Intacct recently announced compelling results from a widespread accounting survey of top financial executives at U.S-based software companies to gauge their readiness for the upcoming ASC 606 revenue recognition guidelines.
Even though ASC 606 is not yet grabbing headlines, most survey respondents were familiar with the new standards, with 55 percent saying they are very or somewhat familiar, and only 13% saying they have never heard of the regulations.
Below is a brief Q&A for those feeling overwhelmed by the upcoming revenue recognition changes or for organizations not quite sure where to begin.
Q: I understand that businesses can't recognize revenue until a product or service is delivered under the new rule. How does this apply to a service arrangement where the business depends on a set fee each month, but the level of service varies greatly depending on customer need?
A: Much of the way the new guidelines are set up moves away from having set transaction-based approach to revenue recognition and provides basic principles to follow. Under the new standard, revenue should now be recognized when control of the contracted goods or services are transferred to the customer, and at a level that is commensurate with what has been delivered by that point. The exact way this will be handled is something the company will need to work on with their auditor to determine a consistent approach. In the case above, it may depend on whether the contract is based on a month-to-month arrangement, or covers a longer term.
Q: Can you provide a little detail on the kinds of changes a company has to make in the way it does accounting under the new rule?
A: The standard will hit some sectors harder than others.
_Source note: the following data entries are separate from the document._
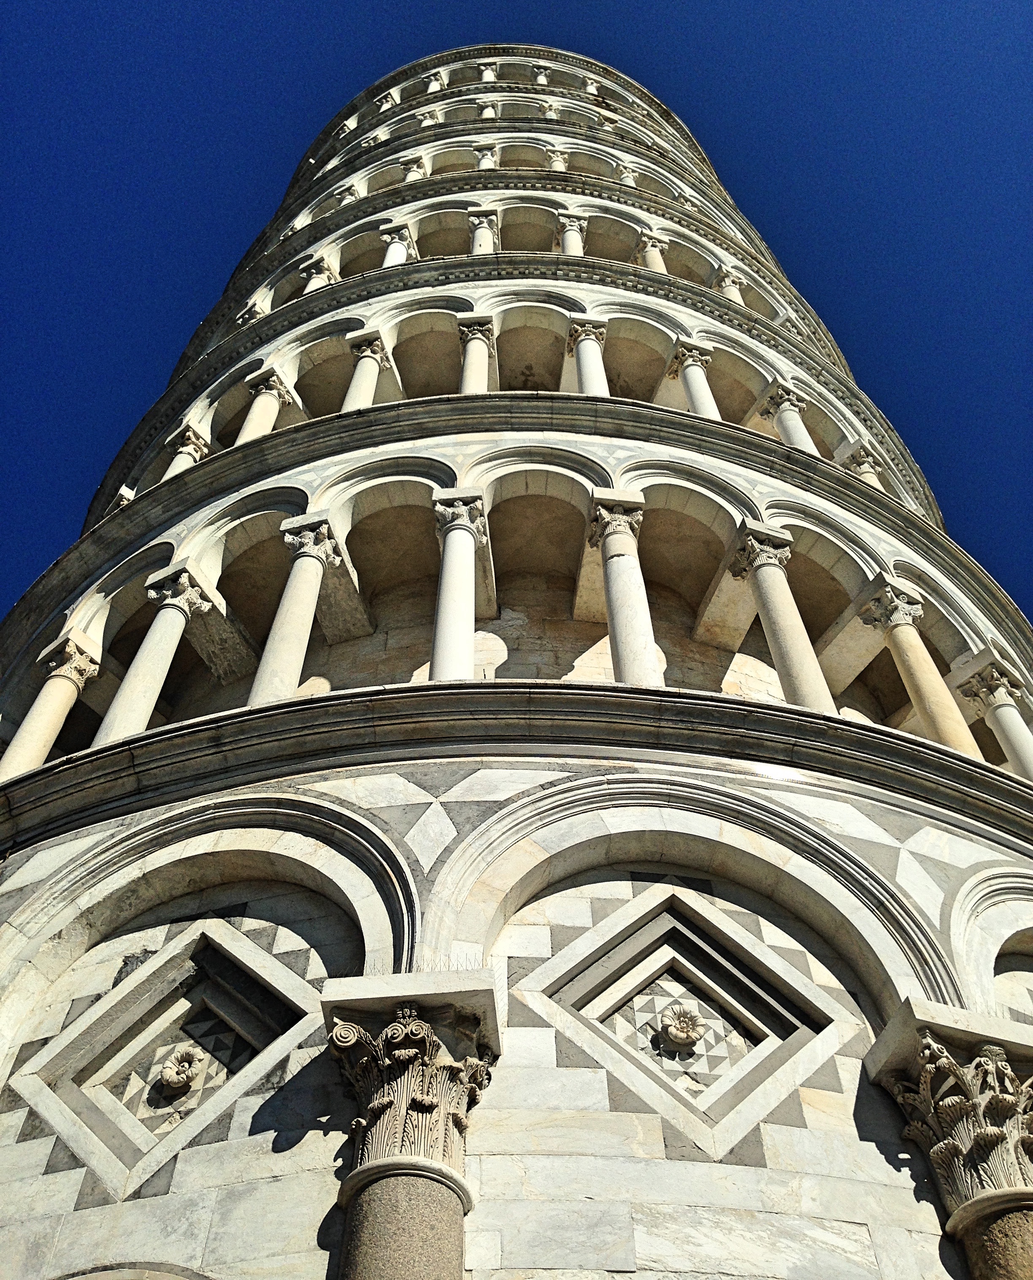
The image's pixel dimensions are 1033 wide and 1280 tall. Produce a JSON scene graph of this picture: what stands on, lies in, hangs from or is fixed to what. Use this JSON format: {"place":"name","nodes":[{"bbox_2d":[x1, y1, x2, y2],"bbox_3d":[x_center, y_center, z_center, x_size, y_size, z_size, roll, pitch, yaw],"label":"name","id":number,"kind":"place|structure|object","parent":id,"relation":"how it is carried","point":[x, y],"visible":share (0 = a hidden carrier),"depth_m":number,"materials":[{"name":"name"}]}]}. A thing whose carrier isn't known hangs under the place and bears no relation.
{"place":"outdoors","nodes":[
{"label":"outdoors","id":0,"kind":"place"},
{"bbox_2d":[0,0,1032,653],"label":"sky","id":1,"kind":"structure","parent":0,"point":[960,4],"materials":[{"name":"blue"}]},
{"bbox_2d":[0,35,1032,1279],"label":"tower","id":2,"kind":"structure","parent":0,"point":[53,851],"depth_m":8.59,"materials":[{"name":"white stone"}]},
{"bbox_2d":[0,631,102,779],"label":"column","id":3,"kind":"structure","parent":2,"relation":"in","point":[25,732],"depth_m":10.70,"materials":[{"name":"stone"}]},
{"bbox_2d":[111,484,136,508],"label":"column","id":4,"kind":"structure","parent":2,"relation":"on","point":[129,494],"depth_m":15.09,"materials":[{"name":"white stone"}]},
{"bbox_2d":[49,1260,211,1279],"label":"arch","id":5,"kind":"structure","parent":2,"relation":"in","point":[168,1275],"depth_m":5.01,"materials":[{"name":"stone"}]},
{"bbox_2d":[94,560,215,740],"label":"column","id":6,"kind":"structure","parent":2,"relation":"in","point":[168,644],"depth_m":10.11,"materials":[{"name":"white stone"}]},
{"bbox_2d":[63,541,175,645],"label":"arch","id":7,"kind":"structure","parent":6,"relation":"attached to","point":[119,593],"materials":[{"name":"white stone"}]},
{"bbox_2d":[11,921,322,1197],"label":"diamond panel","id":8,"kind":"object","parent":2,"relation":"attached to","point":[192,1106],"visible":0.93,"depth_m":6.34,"materials":[{"name":"white stone"}]},
{"bbox_2d":[156,1043,209,1095],"bbox_3d":[-1.711,2.204,6.420,0.241,0.273,0.222,0,-52,0],"label":"rosette","id":9,"kind":"object","parent":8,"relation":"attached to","point":[190,1054],"visible":0.99,"depth_m":6.40,"materials":[{"name":"beige stone"}]},
{"bbox_2d":[160,422,212,480],"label":"column","id":10,"kind":"structure","parent":2,"relation":"in","point":[192,458],"depth_m":14.41,"materials":[{"name":"white stone"}]},
{"bbox_2d":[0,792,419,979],"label":"arch","id":11,"kind":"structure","parent":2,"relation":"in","point":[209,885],"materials":[{"name":"white stone"}]},
{"bbox_2d":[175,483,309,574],"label":"arch","id":12,"kind":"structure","parent":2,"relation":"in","point":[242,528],"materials":[{"name":"white stone"}]},
{"bbox_2d":[237,300,267,325],"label":"column","id":13,"kind":"structure","parent":2,"relation":"in","point":[258,311],"depth_m":17.74,"materials":[{"name":"stone"}]},
{"bbox_2d":[235,363,295,442],"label":"column","id":14,"kind":"structure","parent":2,"relation":"in","point":[247,425],"depth_m":14.14,"materials":[{"name":"white stone"}]},
{"bbox_2d":[248,511,341,705],"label":"column","id":15,"kind":"structure","parent":2,"relation":"in","point":[301,608],"depth_m":9.78,"materials":[{"name":"white stone"}]},
{"bbox_2d":[298,254,336,293],"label":"column","id":16,"kind":"structure","parent":2,"relation":"in","point":[320,275],"depth_m":17.03,"materials":[{"name":"white stone"}]},
{"bbox_2d":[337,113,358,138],"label":"column","id":17,"kind":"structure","parent":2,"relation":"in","point":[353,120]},
{"bbox_2d":[336,183,360,205],"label":"column","id":18,"kind":"structure","parent":2,"relation":"in","point":[351,195],"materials":[{"name":"stone"}]},
{"bbox_2d":[341,328,390,410],"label":"column","id":19,"kind":"structure","parent":2,"relation":"in","point":[359,366],"depth_m":13.79,"materials":[{"name":"white stone"}]},
{"bbox_2d":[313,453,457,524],"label":"arch","id":20,"kind":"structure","parent":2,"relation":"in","point":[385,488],"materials":[{"name":"white stone"}]},
{"bbox_2d":[376,89,398,111],"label":"column","id":21,"kind":"structure","parent":2,"relation":"in","point":[389,101],"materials":[{"name":"white stone"}]},
{"bbox_2d":[378,221,416,265],"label":"column","id":22,"kind":"structure","parent":2,"relation":"on","point":[389,256],"depth_m":16.74,"materials":[{"name":"white stone"}]},
{"bbox_2d":[320,974,501,1279],"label":"stone column","id":23,"kind":"structure","parent":2,"relation":"attached to","point":[397,1026],"depth_m":5.15,"materials":[{"name":"stone"}]},
{"bbox_2d":[400,156,427,181],"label":"column","id":24,"kind":"structure","parent":2,"relation":"in","point":[414,175],"depth_m":19.63,"materials":[{"name":"white stone"}]},
{"bbox_2d":[419,108,441,125],"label":"column","id":25,"kind":"structure","parent":2,"relation":"in","point":[427,120],"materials":[{"name":"white stone"}]},
{"bbox_2d":[426,72,444,94],"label":"column","id":26,"kind":"structure","parent":2,"relation":"in","point":[433,87],"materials":[{"name":"white stone"}]},
{"bbox_2d":[426,488,489,683],"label":"column","id":27,"kind":"structure","parent":2,"relation":"in","point":[446,572],"depth_m":9.79,"materials":[{"name":"white stone"}]},
{"bbox_2d":[456,313,495,393],"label":"column","id":28,"kind":"structure","parent":2,"relation":"in","point":[471,347],"depth_m":13.83,"materials":[{"name":"white stone"}]},
{"bbox_2d":[467,207,500,254],"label":"column","id":29,"kind":"structure","parent":2,"relation":"in","point":[488,236],"depth_m":16.63,"materials":[{"name":"white stone"}]},
{"bbox_2d":[476,143,497,168],"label":"column","id":30,"kind":"structure","parent":2,"relation":"in","point":[485,159],"depth_m":19.88,"materials":[{"name":"white stone"}]},
{"bbox_2d":[477,100,498,119],"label":"column","id":31,"kind":"structure","parent":2,"relation":"in","point":[485,115],"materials":[{"name":"white stone"}]},
{"bbox_2d":[479,63,497,82],"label":"column","id":32,"kind":"structure","parent":2,"relation":"in","point":[488,76],"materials":[{"name":"white stone"}]},
{"bbox_2d":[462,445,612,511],"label":"arch","id":33,"kind":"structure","parent":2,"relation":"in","point":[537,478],"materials":[{"name":"white stone"}]},
{"bbox_2d":[532,64,550,85],"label":"column","id":34,"kind":"structure","parent":2,"relation":"in","point":[542,79],"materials":[{"name":"white stone"}]},
{"bbox_2d":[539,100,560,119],"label":"column","id":35,"kind":"structure","parent":2,"relation":"in","point":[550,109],"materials":[{"name":"stone"}]},
{"bbox_2d":[546,147,568,170],"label":"column","id":36,"kind":"structure","parent":2,"relation":"in","point":[556,159],"depth_m":19.90,"materials":[{"name":"stone"}]},
{"bbox_2d":[555,211,587,254],"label":"column","id":37,"kind":"structure","parent":2,"relation":"in","point":[575,239],"depth_m":16.92,"materials":[{"name":"white stone"}]},
{"bbox_2d":[566,315,610,395],"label":"column","id":38,"kind":"structure","parent":2,"relation":"in","point":[588,375],"depth_m":13.72,"materials":[{"name":"white stone"}]},
{"bbox_2d":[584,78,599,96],"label":"column","id":39,"kind":"structure","parent":2,"relation":"in","point":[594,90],"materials":[{"name":"white stone"}]},
{"bbox_2d":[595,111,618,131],"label":"column","id":40,"kind":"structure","parent":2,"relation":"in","point":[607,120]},
{"bbox_2d":[586,489,661,686],"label":"column","id":41,"kind":"structure","parent":2,"relation":"in","point":[618,627],"depth_m":9.56,"materials":[{"name":"white stone"}]},
{"bbox_2d":[616,162,637,185],"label":"column","id":42,"kind":"structure","parent":2,"relation":"in","point":[627,175],"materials":[{"name":"stone"}]},
{"bbox_2d":[636,230,669,271],"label":"column","id":43,"kind":"structure","parent":2,"relation":"in","point":[651,258],"depth_m":16.90,"materials":[{"name":"stone"}]},
{"bbox_2d":[518,884,856,1159],"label":"diamond panel","id":44,"kind":"object","parent":2,"relation":"attached to","point":[594,1012],"visible":0.96,"depth_m":6.40,"materials":[{"name":"white stone"}]},
{"bbox_2d":[657,1001,707,1051],"bbox_3d":[0.887,2.068,6.685,0.253,0.296,0.218,0,-52,0],"label":"rosette","id":45,"kind":"object","parent":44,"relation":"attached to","point":[690,1029],"visible":0.99,"depth_m":6.67,"materials":[{"name":"beige stone"}]},
{"bbox_2d":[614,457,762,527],"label":"arch","id":46,"kind":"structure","parent":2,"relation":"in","point":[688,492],"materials":[{"name":"white stone"}]},
{"bbox_2d":[666,337,719,417],"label":"column","id":47,"kind":"structure","parent":2,"relation":"in","point":[695,397],"depth_m":14.02,"materials":[{"name":"white stone"}]},
{"bbox_2d":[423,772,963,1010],"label":"arch","id":48,"kind":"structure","parent":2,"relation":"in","point":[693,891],"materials":[{"name":"white stone"}]},
{"bbox_2d":[714,265,744,303],"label":"column","id":49,"kind":"structure","parent":2,"relation":"in","point":[731,292],"depth_m":16.78,"materials":[{"name":"white stone"}]},
{"bbox_2d":[728,523,837,712],"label":"column","id":50,"kind":"structure","parent":2,"relation":"in","point":[772,608],"depth_m":9.83,"materials":[{"name":"stone"}]},
{"bbox_2d":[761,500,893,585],"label":"arch","id":51,"kind":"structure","parent":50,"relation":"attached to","point":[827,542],"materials":[{"name":"white stone"}]},
{"bbox_2d":[757,380,819,453],"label":"column","id":52,"kind":"structure","parent":2,"relation":"in","point":[783,408],"depth_m":14.34,"materials":[{"name":"white stone"}]},
{"bbox_2d":[834,440,884,487],"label":"column","id":53,"kind":"structure","parent":2,"relation":"in","point":[862,469],"depth_m":14.73,"materials":[{"name":"stone"}]},
{"bbox_2d":[855,578,982,753],"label":"column","id":54,"kind":"structure","parent":2,"relation":"in","point":[903,621],"depth_m":10.49,"materials":[{"name":"stone"}]},
{"bbox_2d":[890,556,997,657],"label":"arch","id":55,"kind":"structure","parent":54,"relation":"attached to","point":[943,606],"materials":[{"name":"white stone"}]},
{"bbox_2d":[860,999,1032,1276],"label":"stone column","id":56,"kind":"structure","parent":2,"relation":"attached to","point":[927,1067],"depth_m":5.48,"materials":[{"name":"stone"}]},
{"bbox_2d":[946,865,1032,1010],"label":"arch","id":57,"kind":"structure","parent":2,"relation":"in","point":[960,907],"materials":[{"name":"white stone"}]},
{"bbox_2d":[949,645,1032,779],"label":"column","id":58,"kind":"structure","parent":2,"relation":"in","point":[990,721],"depth_m":11.25,"materials":[{"name":"white stone"}]}
]}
Given variation across industries, levels of complexity for implementing any one step, and the wide diversity of existing IT systems and accounting processes currently in use.
Many organizations will need to modify existing accounting processes and IT systems to meet the new standard. This effort will require time, planning, resources, and additional investment in software, depending on their industry and the readiness of their current processes and systems.
Some of the questions companies will need to ask are: Does our accounting system enable us to define and track performance obligations in a structured way? Does it consistently apply accounting treatments that reflect the judgments we'll need to make from an accounting perspective? Does it offer transparency to help finance and accounting understand the impact of the new rules on the income statement? Can we report our results using both the current and new standards at the same time during the transition period? If not, accounting teams will get dragged down into the weeds of ever-increasing contract and spreadsheet detail— wasting time and creating significant compliance risk.
Q: Why is it important to plan ahead for this change? How much time/effort is involved to change accounting systems to accommodate the new rule?
A: There are a couple aspects to planning ahead. First and foremost, companies will need to determine to what extent the new guidelines will impact them and whether their existing accounting software can handle the new requirements. This will involve finance understanding the new revenue recognition guidelines, and also the broader company determining the impact on how they handle customer contract. The FASB has identified 5 steps to applying the standard:
- Identify the contract with the customer
- Identify any performance obligations in the contract
- Determine the transaction price
- Allocate the transaction price across the performance obligations
- Recognize revenue when or as the entity satisfies the performance obligations
Furthermore, impacted companies will also need to report their results according to both current and new guidelines in order to provide proper comparative and future guidance to investors. This will obviously require some work and may require updating their existing financial software or switching to a completely new system that can handle the new requirements.
Q: What are some of the risks of not being prepared?
A: Businesses that don’t prepare will be impacted in two ways. First, they may have to expend serious amounts of effort and additional cost to change as the deadline approaches. In addition, companies that fail to make the switch on time will have trouble getting loans and raising VC funds, and companies may have audit problems as well.
Q: Given the description of how dealers use contracts, should they be considering changing the way those contracts are written and priced? What kinds of changes should they consider?
A: Yes, companies will likely opt to make changes to the way they structure their contracts. To what extent companies will change will vary and must be determined on a company by company basis after they have determined the impact of the new regulations on their existing customer contracts.
Q: What mechanisms are in place to make sure companies are in compliance with the new rule?
A: Companies will need to ensure that they are in compliance with the new guidelines in order to earn a clean, unqualified opinion from their auditors on their financial statements. In addition, incorrectly reporting results could lead to restatements which reduce investor confidence.